Rapid alternate moves (just flip ur hands quickly & mak pt rep)
Finger 2 nose (self explanatory) (if dese 2 done no need 2 do pronator drift & ankle shin whatever)
Gait - plz Get up & go


Biceps triceps knee Babinski (all can b done sitting)


Pain=sharp & Dull @shoulders + Forearms+ Thighs+ Leg ( total 8 spots) Position = play e big toe (up & down) Vibration= TF @ DIPJ ( tell wen u feel vib)

Just touch chin 2 sternum if no fever/vomiting/neck stiff CC dont do Brudzinski/ kernings etc .

Edited by Aashi on Jan 14, 2008 - 5:49 PM




what exams shoud we do for eye exam in HEENT,AND WHAT EXAMS FOR OPTICNERVE IN cRANIAL NERVE EXAM AMONG 4 EXAMS below:
visual acuity,
visual field
Please help.


MS C MR C'S nod

Cranial Nerves
Coordination/ Cerebelum



Orientation: person, place, date, situation
Registration: say pen paper chair, remember these words
Attention/ calculation: 100-7 series
Language: what do u call this (pencil)
Command Following: hold this paper and fold it into half
Remote: when is your birthday?
Judgment: if u see a wallet on the street what will you do
Recall: what are the three words i ask u to remember earlier


Personally I am finding it hard to memorize which components of the full neurological exam must be done in any patient with neuro-related C/C and which other parts are to be reserved only to specific C/Cs.

For instance, Kaplan suggests to perform a complete Neurological examination if the C/C is one among: headache, dizziness, balance or vision problems, numbness, tingling, weakness, psychiatric problems or memory problems.

In these cases they suggest to start the evaluation with mental status, which include evaluating orientation to person, place and time; memory (3 words to be repeated immediately and after 1 minute), attention (spelling world backwords), language (pointing and asking to name a pen and a tie or watch), commands (asking to close patient's eyes)

Now, my question is how many of you agree with this?
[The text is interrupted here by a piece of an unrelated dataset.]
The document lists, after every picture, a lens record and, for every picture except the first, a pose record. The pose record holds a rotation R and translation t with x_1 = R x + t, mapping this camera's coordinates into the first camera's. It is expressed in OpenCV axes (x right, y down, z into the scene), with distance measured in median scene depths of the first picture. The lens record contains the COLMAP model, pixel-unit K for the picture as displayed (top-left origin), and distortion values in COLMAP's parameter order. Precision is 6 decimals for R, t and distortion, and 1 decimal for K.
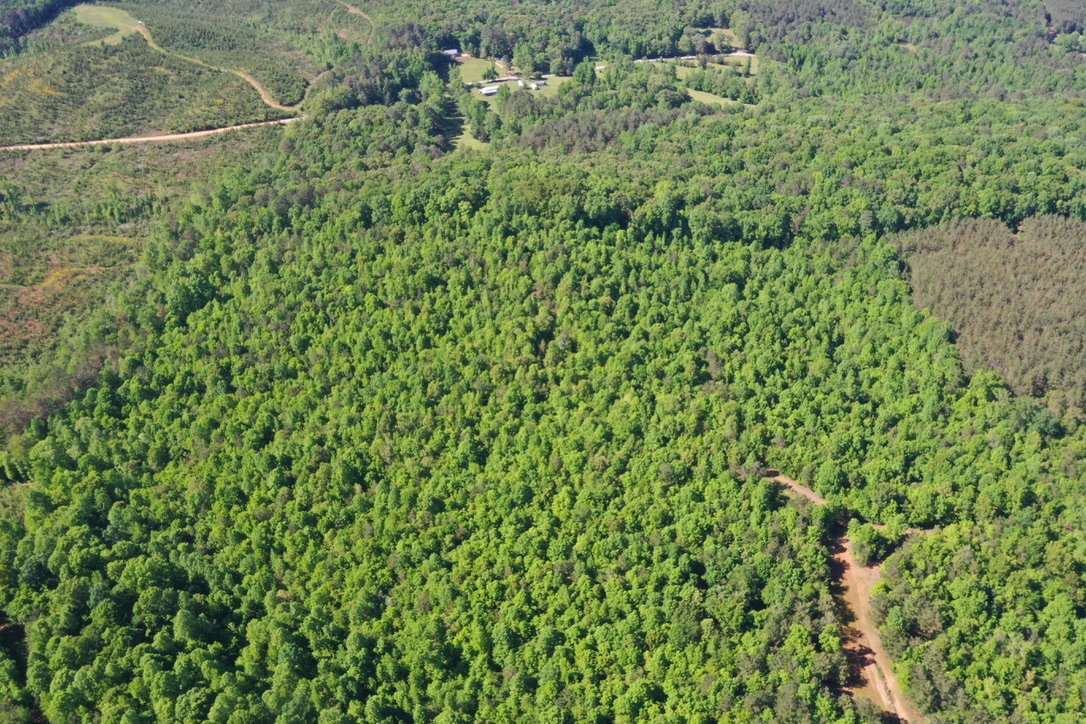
lens RADIAL K [[887.7, 0, 541.2], [0, 887.7, 357.0], [0, 0, 1]] dist [-0.006719, -0.004137]
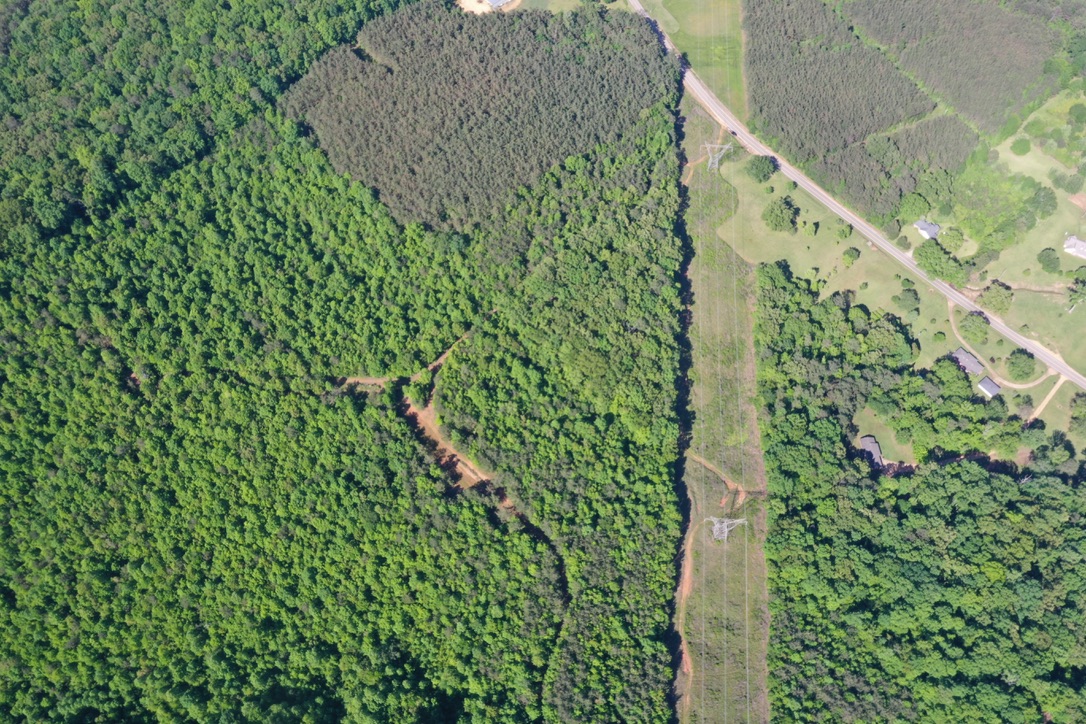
lens RADIAL K [[887.7, 0, 541.3], [0, 887.7, 361.3], [0, 0, 1]] dist [-0.006719, -0.004137]
pose [[0.698764, -0.630004, 0.338856, 0.002675], [0.411669, 0.741539, 0.529764, -0.592224], [-0.585028, -0.230684, 0.777514, -0.399427]]
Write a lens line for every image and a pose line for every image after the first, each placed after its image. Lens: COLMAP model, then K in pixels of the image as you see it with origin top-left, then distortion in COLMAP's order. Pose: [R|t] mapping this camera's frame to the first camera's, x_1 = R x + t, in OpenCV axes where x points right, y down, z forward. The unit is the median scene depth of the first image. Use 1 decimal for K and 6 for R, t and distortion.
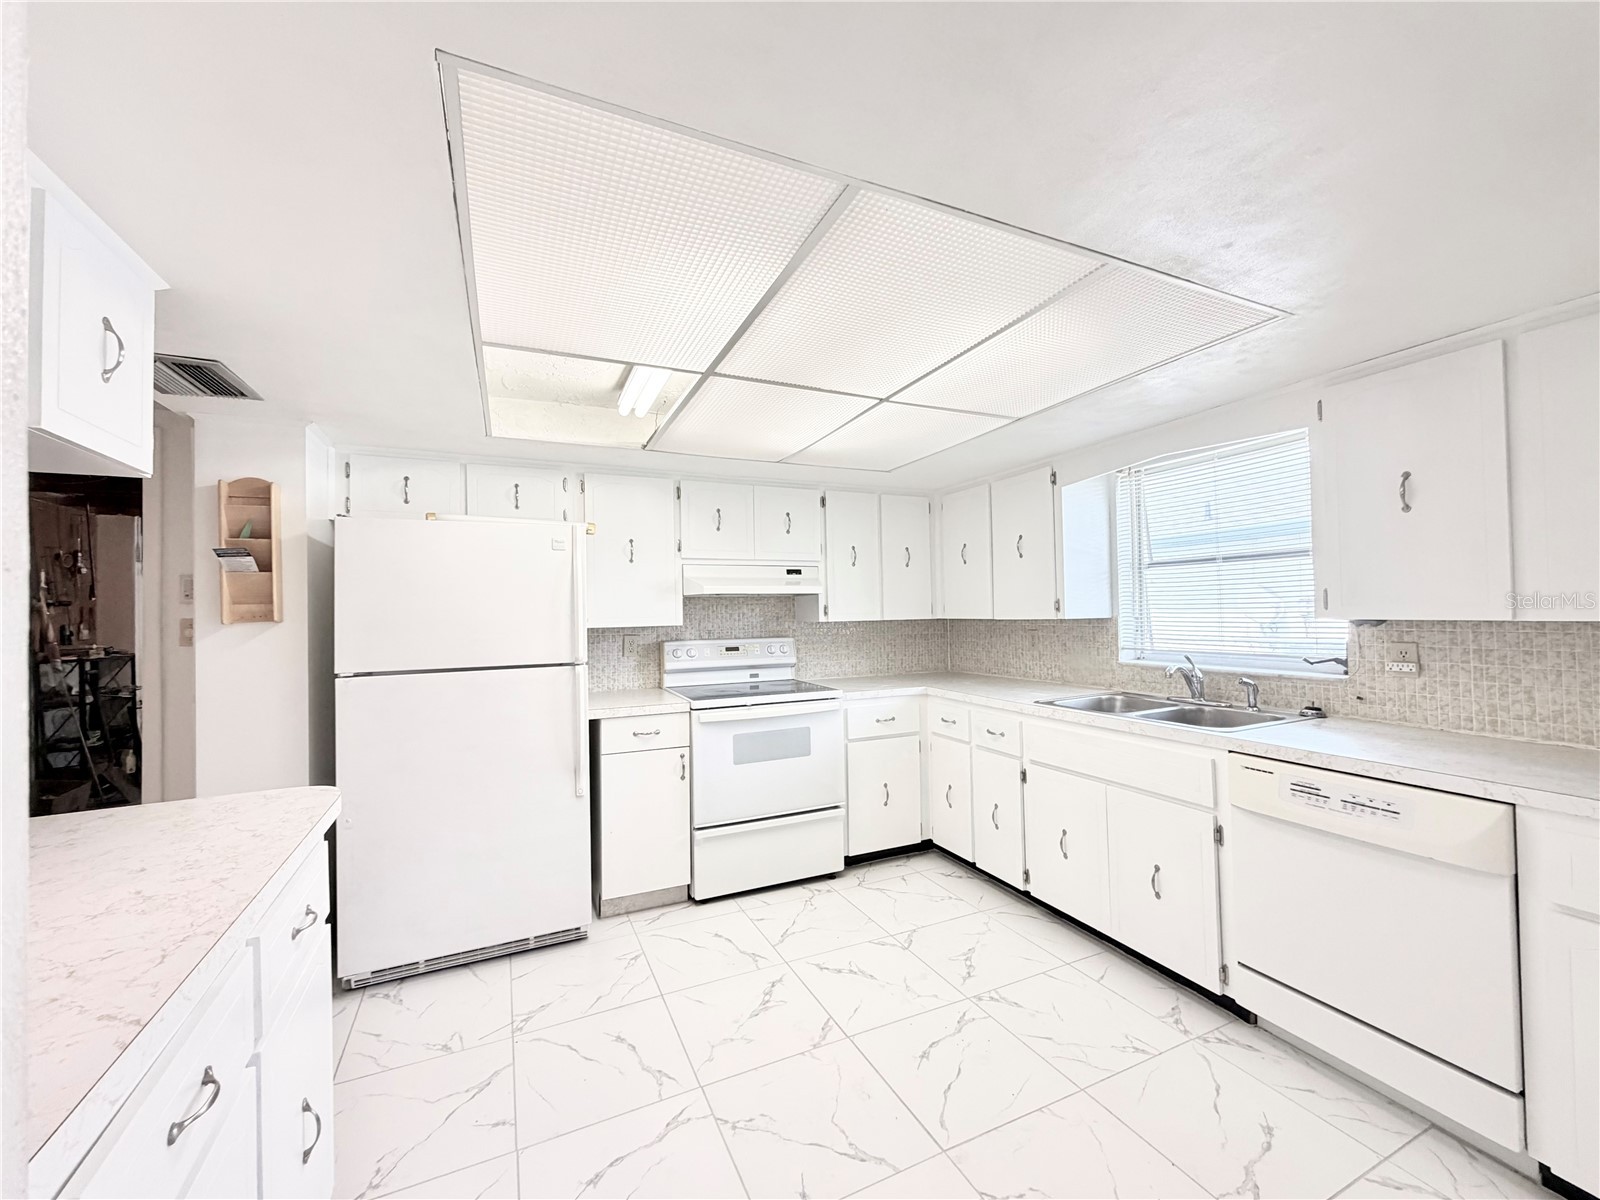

In other words the MMSE would be much longer and complex: it would include also having the patient repeating a sentence (as there's no ifs ands or buts), writing a meaningful sentence, drawing two intersected pentagons and so on. Do you think we should stick to kaplan suggestion? And if yes how are you planning to test patient's command obeying? In kaplan they say to order the patient to close his/her eyes, but ideally, according to the MMSE technique, this should be written on a piece of paper and the patient should do it after reading.

I am eager to know your point of view, it would be nice to find a sort of consensus on this. Thanks a lot!